(Beginning of Input)
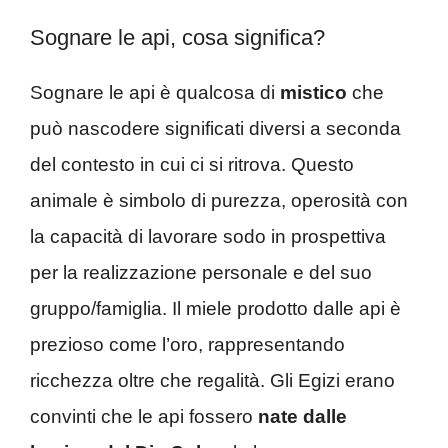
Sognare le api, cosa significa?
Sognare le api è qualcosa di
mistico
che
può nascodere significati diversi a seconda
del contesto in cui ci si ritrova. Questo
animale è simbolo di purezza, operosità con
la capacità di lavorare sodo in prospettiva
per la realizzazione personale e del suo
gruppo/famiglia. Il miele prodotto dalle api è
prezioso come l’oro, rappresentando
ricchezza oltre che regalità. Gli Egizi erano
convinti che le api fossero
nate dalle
(End of Input)
Requirement
Can you switch every "api" in the material above to "vespe", change nothing else, and leave the pictures out of what you return?

Output of the task
Sognare le vespe, cosa significa?
Sognare le vespe è qualcosa di
mistico
che
può nascodere significati diversi a seconda
del contesto in cui ci si ritrova. Questo
animale è simbolo di purezza, operosità con
la capacità di lavorare sodo in prospettiva
per la realizzazione personale e del suo
gruppo/famiglia. Il miele prodotto dalle vespe è
prezioso come l’oro, rappresentando
ricchezza oltre che regalità. Gli Egizi erano
convinti che le vespe fossero
nate dalle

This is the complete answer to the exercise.